Exercises 2.2.9 (a).  \(\mathbf{P}\left\{|\hat{\mu}-\mu|\geq \epsilon\right\}=\mathbf{P}\left\{ |\frac{1}{N}\sum_{i=1}^N X_i-\mu| \geq \epsilon\right\}\), which is \(\mathbf{P}\left\{\left|\sum_{_{i=1}}^NX_i-\sum_{_{i=1}}^N\mathbf{E}X_i\right|>N\epsilon\right\}\).  The random variable inside the absolute values in the previous expression has mean 0 and variance \(N\sigma^2\) by the comment on the bottom of p. 8.  Therefore, Chebyshev \(\mathbf{P}\left\{\left|\sum_{_{i=1}}^NX_i-\sum_{_{i=1}}^N\mathbf{E}X_i\right|>N\epsilon\right\}\le\frac{N\sigma^2}{N^2\epsilon^2}=\frac{\sigma^2}{N\epsilon^2}\)   In order to have \(\frac{\sigma^2}{N\epsilon^2}\le\frac{1}{4}\) it is necessary and sufficient to have \(N\ge\frac{\sigma^2}{4\epsilon^2}=O\left(\frac{\sigma^2}{\epsilon^2}\right)\).
(b)  As suggested by the hint, use the median of \(\lceil8\cdot\log\left(\delta^{-1}\right)\rceil\) estimates from part (a).  Think of each estimate as being a vote that the median is or is not greater than \(\mu+\epsilon\).  For the majority vote to be wrong is equivalent to the median being greater than \(\mu+\epsilon\).  The majority vote is wrong with probability less than \(\delta\) if the number of estimates is  \(\ge\left(\frac{1}{2}\right)\left(\frac{1}{4}\right)^{-2}\ln\delta^{-1}=8\ln\delta^{-1}\) .
Exercise 2.2.10.(a)  \(\mathbf{E}\exp\left(-tX_i\right)=\int_{_0}^{\infty}\exp\left(-tx\right)\mathrm{pmf}_{X_i}\left(x\right)\mathrm{d}x\), by the "Law of the Unconscious Statistician" and the fact that the \(X_i\) are nonnegative.   The hypothesis on the \(X_i\) implies that \(\mathrm{pmf}_{X_i}\left(x\right)\) is a nonnegative function bounded by \(1\), whose integral is \(1\).  Since \(\exp\left(-tx\right)\) is a monotonically decreasing function, the integral cannot be any larger than when the mass function \(\mathrm{pmf}_{X_i}\left(x\right)\) is concentrated in the unit interval \(\left[0,1\right]\) and is the constant \(1\).  Therefore, \(\mathbf{E}\exp\left(-tX_i\right)\le\int_{_0}^1\exp\left(-tx\right)\mathrm{\cdot1}\mathrm{d}x=\frac{1}{t}\left[1-\exp\left(-t\right)\right]\le\frac{1}{t}\).
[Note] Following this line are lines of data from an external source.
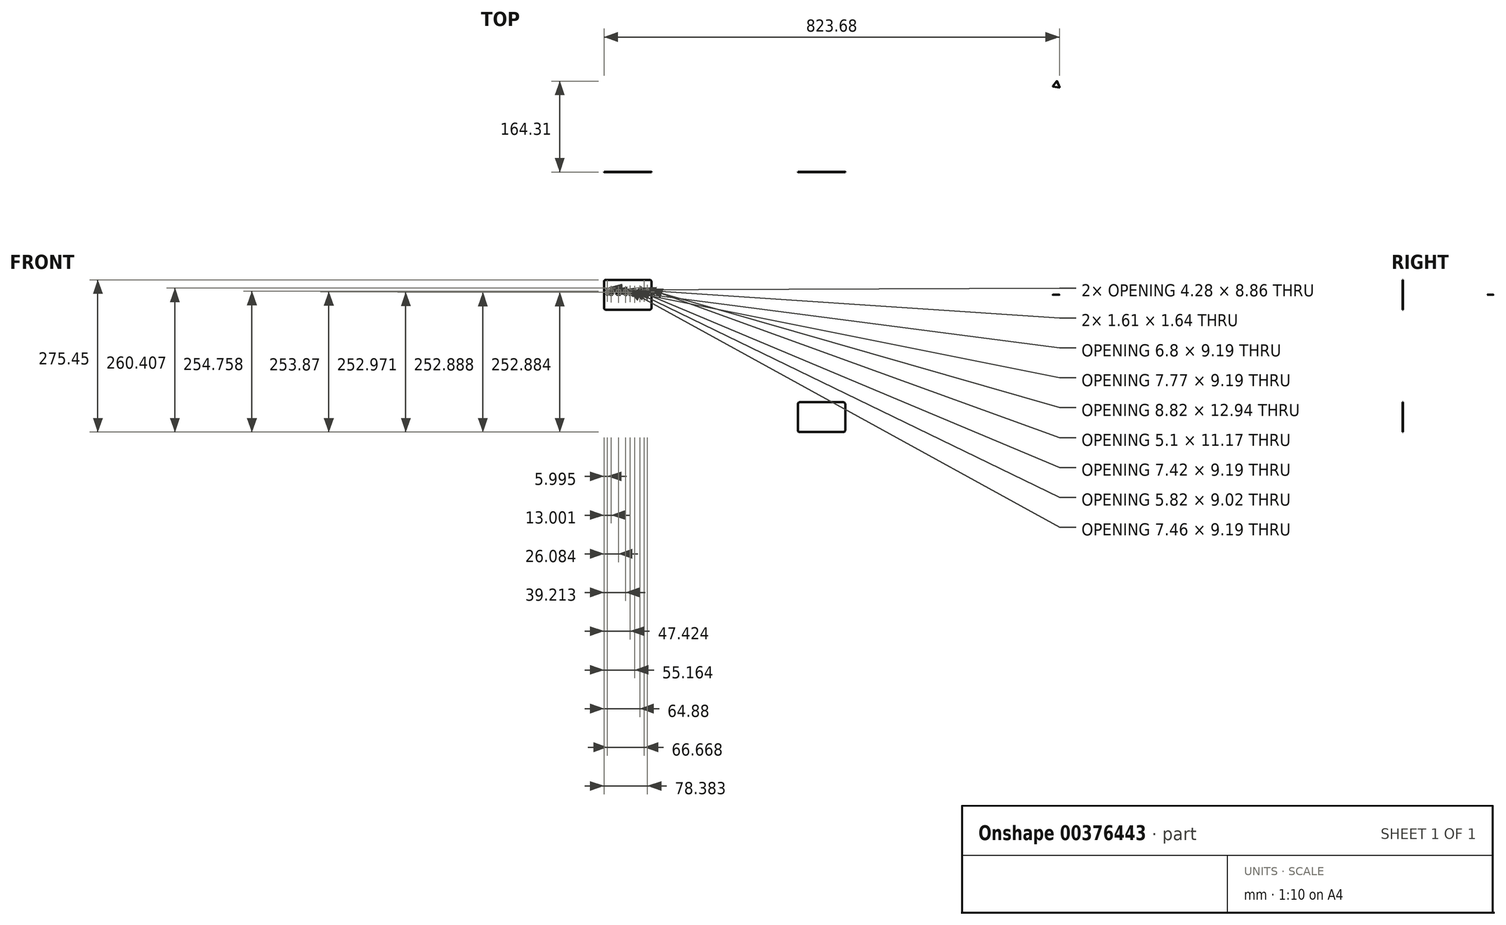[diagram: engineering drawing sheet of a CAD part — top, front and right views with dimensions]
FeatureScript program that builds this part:
annotation { "Feature Type Name" : "Feature", "Feature Type Description" : "" }
export const myFeature = defineFeature(function(context is Context, id is Id, definition is map)
    precondition{}
    {
        {
            var Q0;
            Q0=qCreatedBy(makeId("Front.planeOp"),FACE);
            var sketch = newSketch(context, id + "F0", { "sketchPlane" : qUnion([Q0])});
            skLineSegment(sketch, "E0.bottom", {"start": v(39.69, 26.99) * mm, "end": v(-39.69, 26.99) * mm});
            skLineSegment(sketch, "E0.top", {"start": v(39.69, -26.99) * mm, "end": v(-39.69, -26.99) * mm});
            skLineSegment(sketch, "E0.left", {"start": v(42.86, 23.81) * mm, "end": v(42.86, -23.81) * mm});
            skLineSegment(sketch, "E0.right", {"start": v(-42.86, 23.81) * mm, "end": v(-42.86, -23.81) * mm});
            skPoint(sketch, "E0.middle", {"position": v(0, 0) * mm});
            skPoint(sketch, "E1.visualSharp", {"position": v(42.86, 26.99) * mm});
            skArc(sketch, "E1.filletArc", {"start": v(42.86, 23.81) * mm, "mid": v(41.93, 26.06) * mm, "end": v(39.69, 26.99) * mm});
            skPoint(sketch, "E2.visualSharp", {"position": v(42.86, -26.99) * mm});
            skArc(sketch, "E2.filletArc", {"start": v(39.69, -26.99) * mm, "mid": v(41.93, -26.06) * mm, "end": v(42.86, -23.81) * mm});
            skPoint(sketch, "E3.visualSharp", {"position": v(-42.86, -26.99) * mm});
            skArc(sketch, "E3.filletArc", {"start": v(-42.86, -23.81) * mm, "mid": v(-41.93, -26.06) * mm, "end": v(-39.69, -26.99) * mm});
            skPoint(sketch, "E4.visualSharp", {"position": v(-42.86, 26.99) * mm});
            skArc(sketch, "E4.filletArc", {"start": v(-39.69, 26.99) * mm, "mid": v(-41.93, 26.06) * mm, "end": v(-42.86, 23.81) * mm});
            skText(sketch, "E5", { "text": "This is a credit card!", "fontName": "RobotoSlab-Regular.ttf"});
            const initialGuessF0  = {"E5": [-0.07929, 0, 1, 0, 0.01207]};
            skSetInitialGuess(sketch, initialGuessF0);
            skSolve(sketch);
        }
        {
            var Q0;
            Q0=makeQuery(id+"F0.imprint","IMPRINT",FACE,{"disambiguationData":[TD([[makeQuery(id+"F0.imprint","IMPRINT",EDGE,{"derivedFrom":sQuery(id+"F0.wireOp",EDGE,"E0.bottom")}),1.0]])]});
            extrude(context, id + "F1", {"entities" : qUnion([Q0]), "depth" : 0.6 * mm});
        }
        {
            var Q0;
            Q0=qCreatedBy(makeId("Front.planeOp"),FACE);
            var sketch = newSketch(context, id + "F2", { "sketchPlane" : qUnion([Q0])});
            skLineSegment(sketch, "E6.bottom", {"start": v(390.1, -194.49) * mm, "end": v(310.72, -194.49) * mm});
            skLineSegment(sketch, "E6.top", {"start": v(390.1, -248.46) * mm, "end": v(310.72, -248.46) * mm});
            skLineSegment(sketch, "E6.left", {"start": v(393.27, -197.66) * mm, "end": v(393.27, -245.29) * mm});
            skLineSegment(sketch, "E6.right", {"start": v(307.54, -197.66) * mm, "end": v(307.54, -245.29) * mm});
            skPoint(sketch, "E6.middle", {"position": v(350.4, -221.47) * mm});
            skPoint(sketch, "E7.visualSharp", {"position": v(393.27, -248.46) * mm});
            skArc(sketch, "E7.filletArc", {"start": v(390.1, -248.46) * mm, "mid": v(392.34, -247.53) * mm, "end": v(393.27, -245.29) * mm});
            skPoint(sketch, "E8.visualSharp", {"position": v(393.27, -194.49) * mm});
            skArc(sketch, "E8.filletArc", {"start": v(393.27, -197.66) * mm, "mid": v(392.34, -195.42) * mm, "end": v(390.1, -194.49) * mm});
            skPoint(sketch, "E9.visualSharp", {"position": v(307.54, -194.49) * mm});
            skArc(sketch, "E9.filletArc", {"start": v(310.72, -194.49) * mm, "mid": v(308.47, -195.42) * mm, "end": v(307.54, -197.66) * mm});
            skPoint(sketch, "E10.visualSharp", {"position": v(307.54, -248.46) * mm});
            skArc(sketch, "E10.filletArc", {"start": v(307.54, -245.29) * mm, "mid": v(308.47, -247.53) * mm, "end": v(310.72, -248.46) * mm});
            skSolve(sketch);
        }
        {
            var Q0;
            Q0 = qSketchRegion(id + "F2", true);
            extrude(context, id + "F3", {"entities" : qUnion([Q0]), "depth" : 0.6 * mm});
        }
        {
            var Q0;
            Q0=qCreatedBy(makeId("Top.planeOp"),FACE);
            var sketch = newSketch(context, id + "F4", { "sketchPlane" : qUnion([Q0])});
            skCircle(sketch, "E11.cCircle", {"center": v(775.29, 156.84) * mm, "radius": 3.67 * mm, "construction": true});
            skLineSegment(sketch, "E11.0", {"start": v(776.6, 163.46) * mm, "end": v(780.8, 152.93) * mm});
            skLineSegment(sketch, "E11.1", {"start": v(780.36, 152.4) * mm, "end": v(769.16, 154.03) * mm});
            skLineSegment(sketch, "E11.2", {"start": v(768.9, 154.66) * mm, "end": v(775.92, 163.55) * mm});
            skPoint(sketch, "E11.0.midPoint", {"position": v(778.7, 158.2) * mm});
            skPoint(sketch, "E12.visualSharp", {"position": v(776.34, 164.1) * mm});
            skArc(sketch, "E12.filletArc", {"start": v(776.6, 163.46) * mm, "mid": v(776.29, 163.7) * mm, "end": v(775.92, 163.55) * mm});
            skPoint(sketch, "E13.visualSharp", {"position": v(768.48, 154.13) * mm});
            skArc(sketch, "E13.filletArc", {"start": v(768.9, 154.66) * mm, "mid": v(768.85, 154.27) * mm, "end": v(769.16, 154.03) * mm});
            skPoint(sketch, "E14.visualSharp", {"position": v(781.04, 152.3) * mm});
            skArc(sketch, "E14.filletArc", {"start": v(780.36, 152.4) * mm, "mid": v(780.73, 152.54) * mm, "end": v(780.8, 152.93) * mm});
            skSolve(sketch);
        }
        {
            var Q0;
            Q0 = qSketchRegion(id + "F4", true);
            extrude(context, id + "F5", {"entities" : qUnion([Q0]), "depth" : 3 / 406.4 * mm, "hasDraft" : true, "draftAngle" : 4 * degree});
        }
    });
(b)  \(\mathbf{P}\left\{\sum_{_{i=1}}^NX_i\le\epsilon N\right\}=\mathbf{P}\left\{\exp\left(-t\sum_{_{i=1}}^NX_i\right)\ge\exp\left(-t\epsilon N\right)\right\}\le\frac{\mathbf{E}\prod_{_{i=1}}^N\exp\left(-tX_i\right)}{\exp\left(-t\epsilon N\right)}\), by Markov's inequality.  (To be completed...)
Exercise 2.3.2.  \(t<\mu\Leftrightarrow-t>-\mu\) and \(-\mu=\mathbf{E}\left(-S_N\right)\).  Therefore \(\mathbf{P}\ \left\{S_N\le t\right\}=\mathbf{P\ }\left\{-S_N\ge-t\right\}=\mathbf{P}\left\{e^{-\lambda S_N}>e^{-\lambda t}\right\}\le e^{\lambda t}\prod_{i=1}^N\mathbf{E}\exp\left(-\lambda X_i\right)\), by Markov's inequality.  The random variable \(-X_i\) takes value -1 with probability \(p_i\)  and value 0 probability \(1-p_i\) .  Therefore, \(\mathbf{E}\exp\left(\lambda\left(-X_i\right)\right)=e^{-\lambda}p_i+\left(1-p_i\right)=1+\left(e^{-\lambda}-1\right)p_i\le\exp\left(\left(e^{-\lambda}-1\right)p_i\right)\).